Kesinlikle göründüğü üzere değilmiş, düşünüldüğü üzere değilmiş. 30-40 kişilik havuzla ilgili konuşanların kanısı, düşünüldüğü üzere değilmiş. Bu da öbür bir şey. Bunla da yüzleşmemiz gerekiyor. Gelecekte âlâ oyuncular olmayacak demek değil. Şu anki tabloyu çiziyorum. Gerçek bu. Aynaya bakıp yüzleşmemiz gerekiyor. Lütfen, sormak istiyorum. Hepiniz beni tanıyorsunuz. Hakikaten benimle oyuncularım ortasında bir bağlantı kopukluğu olabilir mi?”
“İLETİŞİM KOPUKLUĞUMUZ YOK”
“Küçük bir ayrıntı vermek istiyorum. Bu mevzuyu komplo teorisi haline getirmeyin. Mevzuyu deşmeyin. Oyuncu grubum ismine keyifli oldum yaşadığım olaydan dolayı. Belirli oyuncularımız bana geldiler ve kalplerini açtılar. Kendi fikirlerini, dehşetlerini anlattılar. Zihinlerindeki niyetlerini paylaştılar. Ortamızda bir bağlantı kopukluğu olsaydı bu kadar açılabilirler miydi bana.”
“SALİH’İ ALSAYDIN DAHA YETERLİ OLURDU DENEBİLİR”

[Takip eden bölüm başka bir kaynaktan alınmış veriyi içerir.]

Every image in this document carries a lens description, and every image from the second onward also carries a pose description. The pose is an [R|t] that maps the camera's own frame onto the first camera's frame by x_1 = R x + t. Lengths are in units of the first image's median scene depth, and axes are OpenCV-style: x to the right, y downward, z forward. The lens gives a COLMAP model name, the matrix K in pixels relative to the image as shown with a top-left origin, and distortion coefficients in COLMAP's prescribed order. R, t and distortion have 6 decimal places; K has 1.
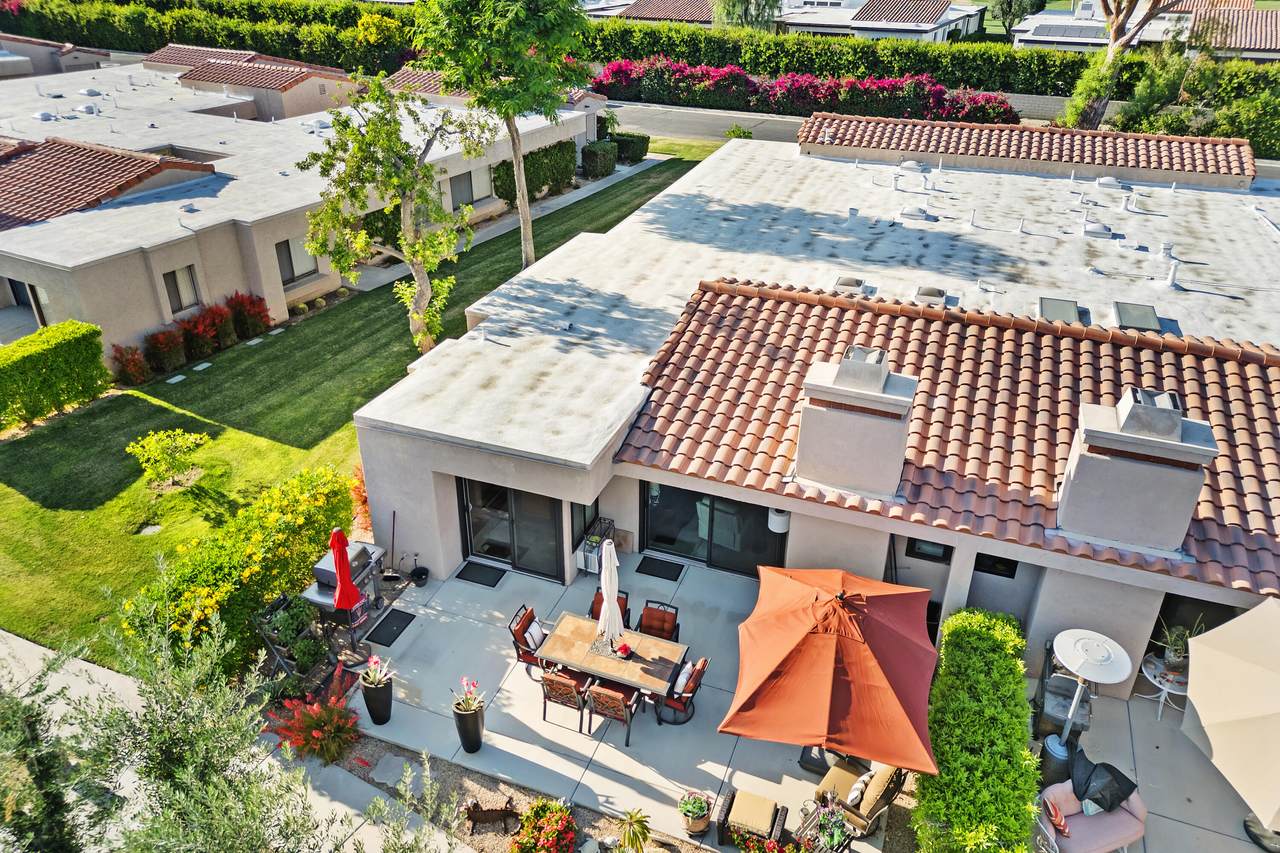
lens RADIAL K [[884.9, 0, 635.8], [0, 884.9, 426.1], [0, 0, 1]] dist [0.027192, -0.006667]
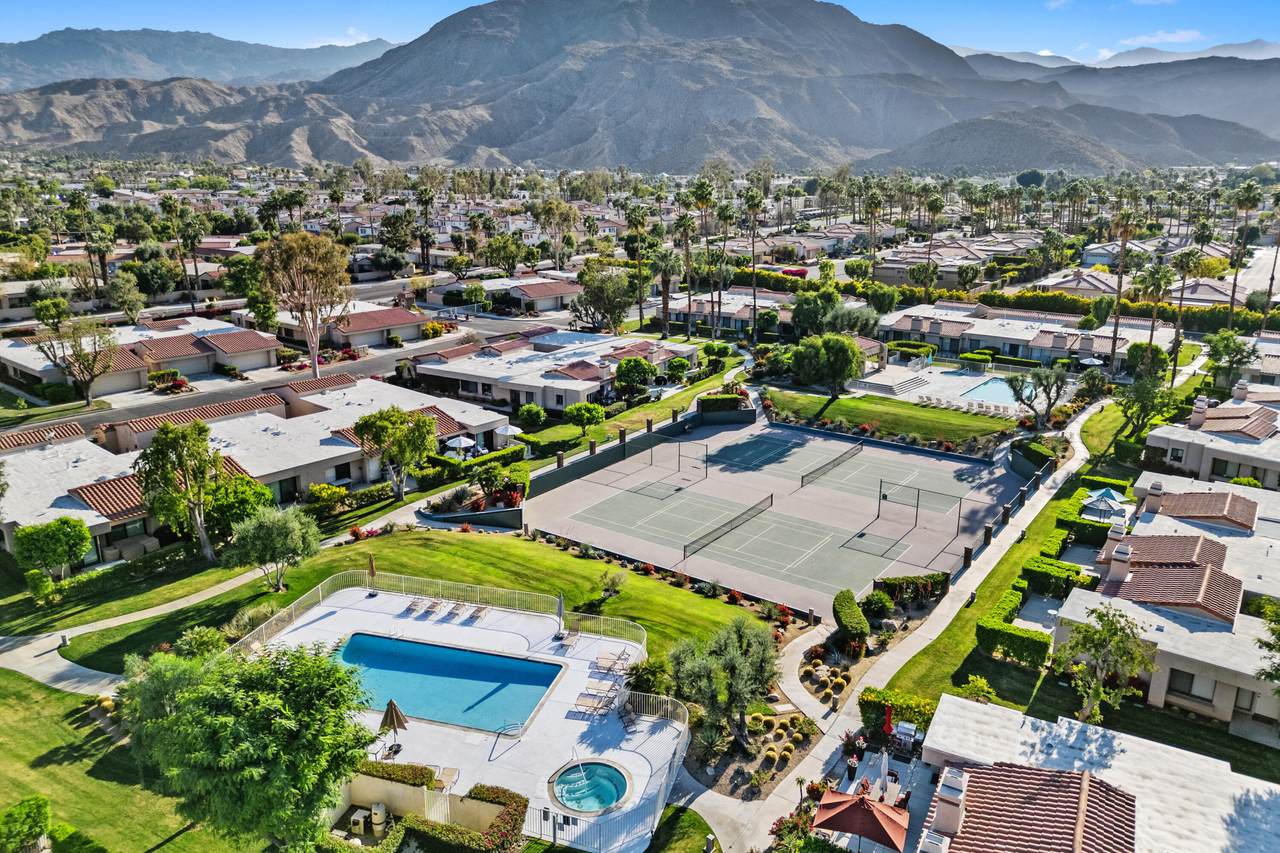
lens RADIAL K [[884.9, 0, 640.6], [0, 884.9, 426.1], [0, 0, 1]] dist [0.027192, -0.006667]
pose [[-0.138612, 0.268834, -0.953161, 1.284051], [-0.491095, 0.817124, 0.301882, -0.615355], [0.860007, 0.509937, 0.018760, -0.159838]]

Salih Uçan konusuna gelirsek… Söylenenleri, yazılanları biliyorsunuz. Beşiktaş maçlarını izledim. Geçmişimi biliyorsunuz. Beşiktaş ile olan irtibatımı da biliyorsunuz. Oyuncu kararlarımızı verirken düşünüyoruz. Eren’i alırken, milletlerarası maç oynamış olmasını kıymetlendiriyoruz. Ferdi, sol bekte daha güçlüdür fakat yarar verdiği öteki yerler de var. İsmail’i ulusal kadroya kazandırmak için görüşmelerimizi yaptık. Jesus ile görüştük. Ulusal Kadroya yakın olmasını istedik. İsmail başkalarından yeterlidir, berbattır, biri başkasından uygundur. Bu tartışmayı her vakit yapmak mümkün. Karar verici olan benim. Herkes söyleyebilir. Salih Uçan’ı alsaydın daha uygun olurdu denebilir. Fikirlere hürmet duyarım. Komplo teorisi yapan şahıslar; Stefan Kuntz’un şu oyuncuyu neden almadığını söyleyeyim biçiminde konuşan bireyler ile sorunum. Bu türlü bir şey yok. Sorun söyleyeyim. Her sorunuza yanıt veriyorum. Kimsenin üzerimde etkisi yok, bilhassa TFF’de. TFF dışındaki arkadaşlarım bana fikirlerini söyleyebilir. Karar verici olan benim. TFF içindeki şahıslar kararlarıma etki etmiyor, teşebbüsünde bulunmuyor, bu türlü bir niyetleri de zati yok. Ben Türkiye’yi seviyorum. Beni bu halde değerlendirin lütfen. Çalışıyor mu, işlerini düzgün yapıyor mu, takımda gelişme var mı üzere mevzularla beni değerlendirin. Kendi tanıtımımı yapmak üzere bir niyetim yok. Hoca değiştirebilirsiniz. Hoca değiştirseniz dahi bu bir sonuç getirmeyecektir. Bunu da tekrardan vurgulayalım.”
“KUTLAMA YAPACAĞIMIZ ÇOK GÜNLER GELECEK”
“Ferdi’yi ve Salih Özcan’ı Türk Ulusal Grubu’na kazandırdık. Gayret sarf ettik. Türk Ulusal Grubu’nu umursayarak, önemli ilgilenerek yapıyorum. Bu yapılanlara iş gözüyle bakan birisi bu hususlarla bu kadar ilgilenmezdi. Yaşadığımız durum acıtıyor. Hakikaten acı veriyor. En büyük motivasyonum, buradan yükselerek çıkmak. Gelecekte kutlama yapacağımız çok günler olacak.”